**WORK TO DO**:
Set out every line of the records below as a numbered list, skipping any blank lines.
--- EXTRACTED ENTRIES ---
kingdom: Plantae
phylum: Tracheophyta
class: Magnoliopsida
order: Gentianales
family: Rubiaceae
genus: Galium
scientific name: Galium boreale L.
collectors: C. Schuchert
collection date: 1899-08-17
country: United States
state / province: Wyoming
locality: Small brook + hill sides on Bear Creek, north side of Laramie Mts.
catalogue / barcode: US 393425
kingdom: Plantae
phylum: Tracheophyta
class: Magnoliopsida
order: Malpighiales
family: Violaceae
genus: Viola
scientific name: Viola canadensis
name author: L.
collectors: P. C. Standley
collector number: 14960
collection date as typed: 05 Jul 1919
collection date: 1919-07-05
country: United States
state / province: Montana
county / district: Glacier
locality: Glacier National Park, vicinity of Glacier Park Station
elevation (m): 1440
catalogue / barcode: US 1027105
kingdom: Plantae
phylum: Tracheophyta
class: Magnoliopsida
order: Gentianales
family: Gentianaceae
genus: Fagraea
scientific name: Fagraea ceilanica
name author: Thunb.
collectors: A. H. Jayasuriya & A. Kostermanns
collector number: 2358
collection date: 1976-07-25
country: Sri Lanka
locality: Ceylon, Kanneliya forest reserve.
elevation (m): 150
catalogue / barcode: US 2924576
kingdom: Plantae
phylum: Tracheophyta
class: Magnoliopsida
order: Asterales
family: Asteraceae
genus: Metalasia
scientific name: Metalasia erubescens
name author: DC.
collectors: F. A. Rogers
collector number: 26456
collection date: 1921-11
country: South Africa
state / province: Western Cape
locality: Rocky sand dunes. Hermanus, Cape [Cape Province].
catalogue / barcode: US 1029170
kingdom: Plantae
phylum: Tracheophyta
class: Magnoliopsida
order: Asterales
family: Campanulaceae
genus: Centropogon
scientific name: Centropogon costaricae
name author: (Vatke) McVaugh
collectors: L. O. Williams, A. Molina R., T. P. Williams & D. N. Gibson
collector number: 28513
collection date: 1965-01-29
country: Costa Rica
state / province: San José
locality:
---
**REPLY**:
1. kingdom: Plantae
2. phylum: Tracheophyta
3. class: Magnoliopsida
4. order: Gentianales
5. family: Rubiaceae
6. genus: Galium
7. scientific name: Galium boreale L.
8. collectors: C. Schuchert
9. collection date: 1899-08-17
10. country: United States
11. state / province: Wyoming
12. locality: Small brook + hill sides on Bear Creek, north side of Laramie Mts.
13. catalogue / barcode: US 393425
14. kingdom: Plantae
15. phylum: Tracheophyta
16. class: Magnoliopsida
17. order: Malpighiales
18. family: Violaceae
19. genus: Viola
20. scientific name: Viola canadensis
21. name author: L.
22. collectors: P. C. Standley
23. collector number: 14960
24. collection date as typed: 05 Jul 1919
25. collection date: 1919-07-05
26. country: United States
27. state / province: Montana
28. county / district: Glacier
29. locality: Glacier National Park, vicinity of Glacier Park Station
30. elevation (m): 1440
31. catalogue / barcode: US 1027105
32. kingdom: Plantae
33. phylum: Tracheophyta
34. class: Magnoliopsida
35. order: Gentianales
36. family: Gentianaceae
37. genus: Fagraea
38. scientific name: Fagraea ceilanica
39. name author: Thunb.
40. collectors: A. H. Jayasuriya & A. Kostermanns
41. collector number: 2358
42. collection date: 1976-07-25
43. country: Sri Lanka
44. locality: Ceylon, Kanneliya forest reserve.
45. elevation (m): 150
46. catalogue / barcode: US 2924576
47. kingdom: Plantae
48. phylum: Tracheophyta
49. class: Magnoliopsida
50. order: Asterales
51. family: Asteraceae
52. genus: Metalasia
53. scientific name: Metalasia erubescens
54. name author: DC.
55. collectors: F. A. Rogers
56. collector number: 26456
57. collection date: 1921-11
58. country: South Africa
59. state / province: Western Cape
60. locality: Rocky sand dunes. Hermanus, Cape [Cape Province].
61. catalogue / barcode: US 1029170
62. kingdom: Plantae
63. phylum: Tracheophyta
64. class: Magnoliopsida
65. order: Asterales
66. family: Campanulaceae
67. genus: Centropogon
68. scientific name: Centropogon costaricae
69. name author: (Vatke) McVaugh
70. collectors: L. O. Williams, A. Molina R., T. P. Williams & D. N. Gibson
71. collector number: 28513
72. collection date: 1965-01-29
73. country: Costa Rica
74. state / province: San José
75. locality:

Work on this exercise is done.